The uncertainty on fitted parameters is, in general, estimated through the covariance matrix obtained from the Levenberg-Marquardt optimization. However, ChemEx offers additional methods to evaluate the parameter uncertainties, that is, Monte Carlo simulation, bootstrap analysis and nucleus-specific bootstrap.

Monte Carlo simulations

For the Monte Carlo simulation, the fit is run once and Gaussian noise is added to the back-calculated values based on the error. Fits are subsequently run on these generated profiles. After N simulations, the distribution of the fitted parameters provides an estimate of the uncertainty on the fitted parameters.

Bootstrap analysis

The bootstrap analysis is similar to the Monte Carlo simulations, except that the synthetic profiles are realized by randomly picking data points from each profile to generate new ones with the same number of points as the original.

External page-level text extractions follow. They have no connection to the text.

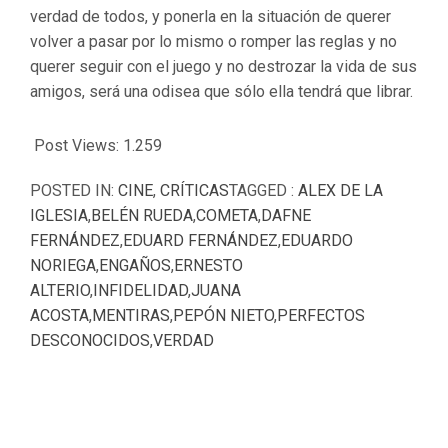
verdad de todos, y ponerla en la situación de querer
volver a pasar por lo mismo o romper las reglas y no
querer seguir con el juego y no destrozar la vida de sus
amigos, será una odisea que sólo ella tendrá que librar.
Post Views:
1.259
POSTED IN:
CINE
,
CRÍTICAS
TAGGED :
ALEX DE LA
IGLESIA
,
BELÉN RUEDA
,
COMETA
,
DAFNE
FERNÁNDEZ
,
EDUARD FERNÁNDEZ
,
EDUARDO
NORIEGA
,
ENGAÑOS
,
ERNESTO
ALTERIO
,
INFIDELIDAD
,
JUANA
ACOSTA
,
MENTIRAS
,
PEPÓN NIETO
,
PERFECTOS
DESCONOCIDOS
,
VERDAD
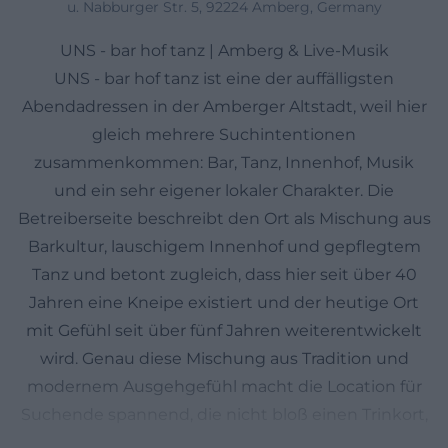
u. Nabburger Str. 5, 92224 Amberg, Germany
UNS - bar hof tanz | Amberg & Live-Musik
UNS - bar hof tanz ist eine der auffälligsten
Abendadressen in der Amberger Altstadt, weil hier
gleich mehrere Suchintentionen
zusammenkommen: Bar, Tanz, Innenhof, Musik
und ein sehr eigener lokaler Charakter. Die
Betreiberseite beschreibt den Ort als Mischung aus
Barkultur, lauschigem Innenhof und gepflegtem
Tanz und betont zugleich, dass hier seit über 40
Jahren eine Kneipe existiert und der heutige Ort
mit Gefühl seit über fünf Jahren weiterentwickelt
wird. Genau diese Mischung aus Tradition und
modernem Ausgehgefühl macht die Location für
Suchende spannend, die nicht bloß einen Trinkort,
sondern ein echtes Abendziel mit Atmosphäre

Nucleus-specific bootstrap analysis

For the nucleus-specific bootstrap analysis, full profiles are randomly selected based on their associated nucleus to generate the synthetic datasets. In other words, if we have a dataset that depends on the nuclei {G2N, H8N, R9N, R9H}, potential new datasets could include the profiles of the following sets of nuclei {H8N, H8N, R9N, R9H} or {G2N, G2N, G2N, R9H}.

note

Contrary to standard bootstrap analysis, nucleus-specific bootstrap analysis can produce datasets with different number of data points in them. For examples, if profiles depending on H8N appears in multiple experiments and the ones depending on G2N in only one, then the two datasets mentioned above would have different number of data points. This goes against the main principle underlying bootstrap analysis that normally requires that all the newly sampled datasets are of the same size.

Syntax

These calculations can be run at the end of any fitting step by using the key STATISTICS.

The syntax is the following:

    [STEP1]
STATISTICS = {"MC"= 100}

where MC is the type of simulation and 100 is the number of simulations.

Types can be:

  • "MC" for Monte Carlo
  • "BS" for bootstrap
  • "BSN" for nucleus-specific bootstrap

To run two or more types of simulation just add additional pairs of values:

[STEP1]
STATISTICS = {"MC"= 100, "BS"= 100}

The output for each kind of simulation is stored in a single file stored in the directory corresponding to the step it belongs to. Parameter values are stored in different columns. When no values are available, which can be the case for nucleus-specific bootstrap analysis, the characters "--" are used to fill the space.